Never before has healthcare been so fast. From a local viral infection in China to a multi-billion dollar pan-European donor conference in just a few months. We could almost believe that the future of medicine is being decided in the international competition for the first vaccine against corona. The Corona App will help us to digitize health care. And the ethics committee is dealing with the compulsory vaccination. Everyone is already happy, or at least busy. And trapped.
Systems tend to be self-preserving. This basic truth from the systemic consultation will prove true in the coming months using the example of Corona. The system has set up a simple but tempting trap for us. It follows a simple dramaturgy:
- We were able to develop, test and produce a vaccine in a very short time. This proves the efficiency of our health system, Research Department.
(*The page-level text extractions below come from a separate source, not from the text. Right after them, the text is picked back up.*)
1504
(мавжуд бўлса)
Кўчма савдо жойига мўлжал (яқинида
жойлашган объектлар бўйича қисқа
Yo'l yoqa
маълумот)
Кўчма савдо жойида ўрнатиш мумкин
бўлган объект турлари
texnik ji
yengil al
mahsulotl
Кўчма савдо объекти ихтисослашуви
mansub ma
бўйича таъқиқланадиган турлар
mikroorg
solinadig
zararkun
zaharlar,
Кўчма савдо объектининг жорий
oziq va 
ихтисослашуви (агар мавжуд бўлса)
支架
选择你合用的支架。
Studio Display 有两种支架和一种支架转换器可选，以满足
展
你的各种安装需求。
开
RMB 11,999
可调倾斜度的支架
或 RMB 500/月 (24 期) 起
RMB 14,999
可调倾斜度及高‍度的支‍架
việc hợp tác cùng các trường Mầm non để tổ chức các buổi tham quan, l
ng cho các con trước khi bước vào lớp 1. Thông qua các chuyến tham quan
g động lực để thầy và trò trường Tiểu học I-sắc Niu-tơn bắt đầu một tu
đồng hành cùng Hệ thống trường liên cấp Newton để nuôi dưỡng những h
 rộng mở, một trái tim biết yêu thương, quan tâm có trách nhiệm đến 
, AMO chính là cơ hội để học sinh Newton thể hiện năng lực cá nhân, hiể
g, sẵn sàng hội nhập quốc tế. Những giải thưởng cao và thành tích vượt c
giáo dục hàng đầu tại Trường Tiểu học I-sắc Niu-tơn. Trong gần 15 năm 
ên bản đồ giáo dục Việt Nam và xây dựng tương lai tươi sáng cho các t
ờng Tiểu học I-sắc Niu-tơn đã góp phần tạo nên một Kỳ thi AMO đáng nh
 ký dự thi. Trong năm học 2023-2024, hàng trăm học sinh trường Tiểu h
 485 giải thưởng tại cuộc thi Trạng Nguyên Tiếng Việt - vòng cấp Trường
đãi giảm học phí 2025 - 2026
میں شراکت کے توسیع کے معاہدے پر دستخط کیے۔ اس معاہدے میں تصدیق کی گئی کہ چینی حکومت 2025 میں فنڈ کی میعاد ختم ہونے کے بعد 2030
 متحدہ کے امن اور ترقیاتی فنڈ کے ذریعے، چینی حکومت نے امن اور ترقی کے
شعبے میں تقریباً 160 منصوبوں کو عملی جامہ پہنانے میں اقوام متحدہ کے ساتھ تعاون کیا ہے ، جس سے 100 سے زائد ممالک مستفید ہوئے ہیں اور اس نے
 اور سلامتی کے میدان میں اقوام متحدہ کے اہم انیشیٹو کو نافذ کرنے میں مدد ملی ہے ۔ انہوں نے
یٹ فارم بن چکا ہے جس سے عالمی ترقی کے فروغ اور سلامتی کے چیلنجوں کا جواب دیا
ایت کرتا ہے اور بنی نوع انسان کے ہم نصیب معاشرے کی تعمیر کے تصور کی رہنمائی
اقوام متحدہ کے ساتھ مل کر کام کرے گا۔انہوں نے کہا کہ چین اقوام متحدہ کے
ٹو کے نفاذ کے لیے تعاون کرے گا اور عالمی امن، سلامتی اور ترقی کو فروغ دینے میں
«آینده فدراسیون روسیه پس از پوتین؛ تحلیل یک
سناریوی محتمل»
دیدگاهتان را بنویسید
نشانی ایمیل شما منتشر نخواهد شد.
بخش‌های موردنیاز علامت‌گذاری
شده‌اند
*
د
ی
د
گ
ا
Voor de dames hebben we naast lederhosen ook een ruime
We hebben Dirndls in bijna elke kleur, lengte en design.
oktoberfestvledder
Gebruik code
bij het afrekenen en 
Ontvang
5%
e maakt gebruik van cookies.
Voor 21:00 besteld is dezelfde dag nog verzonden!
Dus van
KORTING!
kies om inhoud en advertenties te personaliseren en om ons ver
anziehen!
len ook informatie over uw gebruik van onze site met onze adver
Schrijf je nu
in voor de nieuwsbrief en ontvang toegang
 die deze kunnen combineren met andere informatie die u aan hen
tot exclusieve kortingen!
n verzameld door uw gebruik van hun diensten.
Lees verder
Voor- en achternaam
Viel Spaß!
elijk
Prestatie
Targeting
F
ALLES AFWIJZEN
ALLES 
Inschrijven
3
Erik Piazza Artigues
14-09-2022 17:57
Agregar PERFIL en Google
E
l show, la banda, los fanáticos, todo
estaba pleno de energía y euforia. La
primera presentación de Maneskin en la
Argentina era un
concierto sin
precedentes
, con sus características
- We were able to ensure at all times that sufficient free capacity was available in intensive care medicine. This proves the efficiency of our health system, Department of Stationary Medicine.
- We now have a health care app, with/without… (please insert any tech company). This proves how flexible and capable of development our health system is, department “Something with Computers”.
The subtext is clear: Everything’s fine. Please do not touch anything. Just keep funding the same.
To counter the cheap counter-attack with the necessary: Whoever has such a well-developed and well-funded health care network in his everyday life can easily stay cool even in pandemics. Of course. But we would fall into the trap mentioned above if we were to conclude that everything is already in order. As if all we had to do was pay a little better for nursing care and there it was, the prototype of a sustainable health system. It is not.
The real digitalisation of the healthcare industry is still in full swing. It goes way beyond fighting a single Corona family virus. Health is ripe for disruption. This will be a place not to think about Corona in the weeks ahead. Health is bigger.